Data protection opt-ins are not true/false and they're not even multiple true/false

The standard developer approach to data protection is to put a checkbox at the end of a form and let a content editor specify the text that's going to go there. People then submit the form, and the state of that checkbox—checked (true) or unchecked (false)—is stored alongside whatever else they submitted.

But how an organization implements its data protection policies, and what paper trail results from that procedure, can have legal ramifications. Is it sufficient to just store a checkbox's state? And if not, what might provide both a more honest record of the site visitor's wishes, and also a reasonable audit trail as a deliverable resulting from enforcing the data-protection policies?

I'm a developer and not a lawyer. Data protection, even if we're only talking of within the UK, is a complex subject which groups like the CFG can help with, and it's a subject where best practice changes all the time (and is likely to change again in 2018.)

But I think it's illuminating to go through the discovery process that I recently helped one of my clients to negotiate. This was done in order to convince one of their other suppliers of the complexity of the solution they required; meanwhile, the supplier was understandably keen to push for whatever solution was the simplest from their software's perspective. I set out the thought processes below, if only because if you ever find yourself in the same discussion, you might also be able to make use of some of the same responses I gave!

The single checkbox: a true/false

As mentioned above, this is the first solution anyone ever implements. It looks something like this:

  • From time to time we might want to get in touch with you over email. If you don't want us to contact you, please tick this box: ☐  — store true if checked, false if unchecked

The marketing department fights to make the procedure opt-out; the user advocates (if there are any) fight to make the procedure opt-in. And once decided, there it must stay.

From the perspective of this blogpost, the point is that this system is only really of any merit if your organization has one webform (perhaps a "contact us" form?) and you never, never change the text of the label to something that means something else.

Especially don't change it from opt-in, to opt-out: from the perspective of someone wanting to honestly audit your policies, even the potential to do this could cast doubt on all of the data protection responses you've collected thus far: where do the trues-mean-yes stop, and the falses-mean-yes begin?

This solution was clearly not flexible enough for the size of the client, and the number of incoming submission streams it had: we started looking at other options.

Two checkboxes: two true/falses

What if you have the potential to create many webforms?

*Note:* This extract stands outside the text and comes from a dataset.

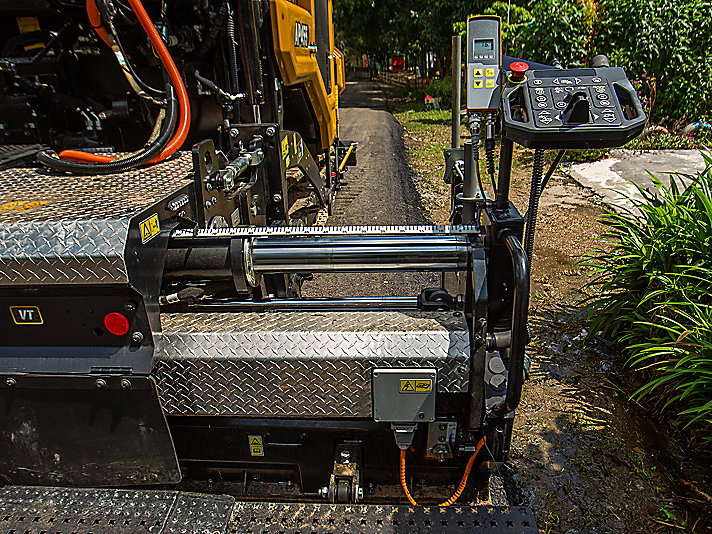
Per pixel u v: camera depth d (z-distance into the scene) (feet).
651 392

This might be via Drupal's Webform module, or some large third-party campaign platform: or it might be something a developer needs to build each time. Either way, you need to have a policy and a solution that work together.

The simplest first-step improvement on the previous is to have two checkboxes, with two different names: either of which you can drop on any given form:

  • Click this box to opt in: ☐  or
  • Click this box to opt out: 

This situation is certainly an improvement, and solves the immediate problem of perhaps needing opt-in for some situations, and opt-out for others.

But it still limits you to specific wording: if, for example, your wording signs people up to occasional emails, how can you then at a later date justify changing the label wording. to sign people up to occasional SMS alerts? Even if you only wanted to do it for new subscribers, merely changing the text on the same data would require a lot more logic to work out which subscribers had clicked what, and when, and what that meant. And worse, if the wording was entirely changeable, what if a novice copy editor (or an oversight) led to the opt-in checkbox having opt-out text?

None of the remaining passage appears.